In 1948 Sheikh Abdullah wrote a letter to the Madras weekly Swatantra. Abdullah directed his message to south India at a time when India had sent someone from the south to defend its case in the United Nations, He wrote that Shankaracharya, someone from the south, came to Kashmir where his dialogue with a Kashmiri Hindu lady, in which he was outwitted, led to the development of Shaivism. Abdullah wrote that "a memorial to the great Shankaracharya in Kashmir stands prominent on the top of the Shankaracharya Hill in Srinagar" and that the temple contained an idol of Shiva.

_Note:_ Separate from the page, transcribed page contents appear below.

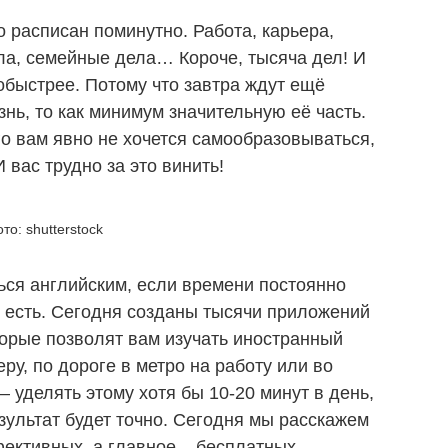
 расписан поминутно. Работа, карьера,
а, семейные дела… Короче, тысяча дел! И
обыстрее. Потому что завтра ждут ещё
знь, то как минимум значительную её часть.
го вам явно не хочется самообразовываться,
 вас трудно за это винить!
то: shutterstock
ться английским, если времени постоянно
д есть. Сегодня созданы тысячи приложений
орые позволят вам изучать иностранный
ру, по дороге в метро на работу или во
 уделять этому хотя бы 10-20 минут в день,
зультат будет точно. Сегодня мы расскажем
ективных, а главное – бесплатных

The 2000 Bollywood films Mission Kashmir (Note: In Mission Kashmir, starring Hrithik Roshan, a plan is hatched to attack the temple along with another sacred site.) and Pukar (Note: In Pukar, which stars Anil Kapoor, opens with a militarised Shankracharya hill and a looming threat of an attack on the temple.) feature the temple. The temple also briefly features in the 1974 song Jai Jai Shiv Shankar. of Aap Ki Kasam (Note: The 1974 song Jai Jai Shiv Shankar features actors Rajesh Khanna and Mumtaz along with others including Sanjeev Kumar. The song is from the film Aap Ki Kasam and is sung by Lata Mangeshkar and Kishore Kumar. The actors are visiting the temple on Maha Shivaratri and are dancing supposedly under the influence of bhang which is traditionally associated with the festival. The Shiv Temple, Gulmarg is also featured in the song. The song has had an enduring legacy.)